Manche dieser Verschiedenheiten mögen sich leicht aus dem prinzipiellen Gegensatz eines strengen Monotheismus zu einem uneingeschränkten Polytheismus ableiten. Andere sind offenbar Folgen des Unterschieds im geistigen Niveau, da die eine Religion primitiven Phasen sehr nahesteht, die andere sich zu den Höhen sublimer Abstraktion aufgeschwungen hat. Auf diese beiden Momente mag es zurückgehen, wenn man gelegentlich den Eindruck empfängt, der Gegensatz zwischen der mosaischen und der ägyptischen Religion sei ein gewollter und absichtlich verschärfter; z. B. wenn die eine jede Art von Magie und Zauberwesen aufs strengste verdammt, die doch in der anderen aufs üppigste wuchern. Oder wenn der unersättlichen Lust der Ägypter, ihre Götter in Ton, Stein und Erz zu verkörpern, der heute unsere Museen so viel verdanken, das rauhe Verbot entgegengestellt wird, irgendein lebendes oder gedachtes Wesen in einem Bildnis darzustellen. Aber es gibt noch einen anderen Gegensatz zwischen beiden Religionen, der durch die von uns versuchten Erklärungen nicht getroffen wird. Kein anderes Volk des Altertums hat soviel getan, um den Tod zu verleugnen, hat so peinlich vorgesorgt, eine Existenz im Jenseits zu ermöglichen, und dementsprechend war der Totengott Osiris, der Beherrscher dieser anderen Welt, der populärste und unbestrittenste aller ägyptischen Götter. Die altjüdische Religion hingegen hat auf die Unsterblichkeit voll verzichtet; der Möglichkeit einer Fortsetzung der Existenz nach dem Tode wird nirgends und niemals Erwähnung getan. Und dies ist um so merkwürdiger, als ja spätere Erfahrungen gezeigt haben, daß der Glaube an ein jenseitiges Dasein mit einer monotheistischen Religion sehr gut vereinbart werden kann.
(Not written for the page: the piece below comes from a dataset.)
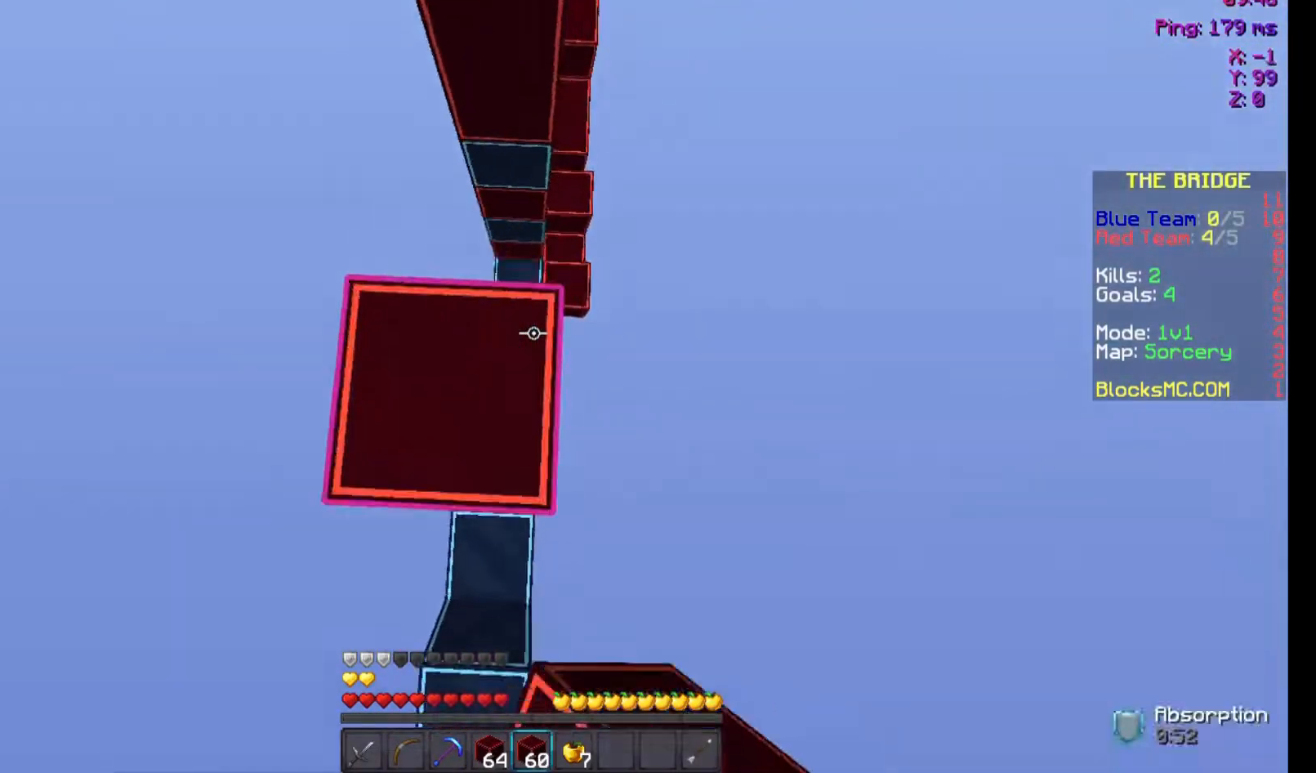
{"keys": ["d", "w"], "mouse": ["right"], "events": [[67, "mouse_right", "down"], [133, "mouse_right", "up"], [233, "mouse_right", "down"], [300, "mouse_right", "up"], [400, "mouse_right", "down"], [433, "mouse_right", "up"], [500, "mouse_right", "down"]]}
Wir hatten gehofft, die Annahme, Moses sei ein Ägypter gewesen, werde sich nach verschiedenen Richtungen als fruchtbar und aufklärend erweisen. Aber unsere erste Folgerung aus dieser Annahme, die neue Religion, die er den Juden gegeben, sei seine eigene, die ägyptische gewesen, ist an der Einsicht in die Verschiedenheit, ja Gegensätzlichkeit der beiden Religionen gescheitert.
(2)
Eine merkwürdige Tatsache der ägyptischen Religionsgeschichte, die erst spät erkannt und gewürdigt worden ist, eröffnet uns noch eine Aussicht. Es bleibt möglich, daß die Religion, die Moses seinem Judenvolke gab, doch seine eigene war, eine ägyptische Religion, wenn auch nicht die ägyptische.
In der glorreichen 18ten Dynastie, unter der Ägypten zuerst ein Weltreich wurde, kam um das Jahr 1375 v. Chr. ein junger Pharao auf den Thron, der zuerst Amenhotep (IV.) hieß wie sein Vater, später aber seinen Namen änderte, und nicht bloß seinen Namen. Dieser König unternahm es, seinen Ägyptern eine neue Religion aufzudrängen, die ihren jahrtausendealten Traditionen und all ihren vertrauten Lebensgewohnheiten zuwiderlief. Es war ein strenger Monotheismus, der erste Versuch dieser Art in der Weltgeschichte, soweit unsere Kenntnis reicht, und mit dem Glauben an einen einzigen Gott wurde wie unvermeidlich die religiöse Intoleranz geboren, die dem Altertum vorher – und noch lange nachher – fremd geblieben. Aber die Regierung Amenhoteps dauerte nur 17 Jahre; sehr bald nach seinem 1358 erfolgten Tode war die neue Religion hinweggefegt, das Andenken des ketzerischen Königs geächtet worden. Aus dem Trümmerfeld der neuen Residenz, die er erbaut und seinem Gott geweiht hatte, und aus den Inschriften in den zu ihr gehörigen Felsgräbern rührt das wenige her, was wir über ihn wissen. Alles, was wir über diese merkwürdige, ja einzigartige Persönlichkeit erfahren können, ist des höchsten Interesses würdig .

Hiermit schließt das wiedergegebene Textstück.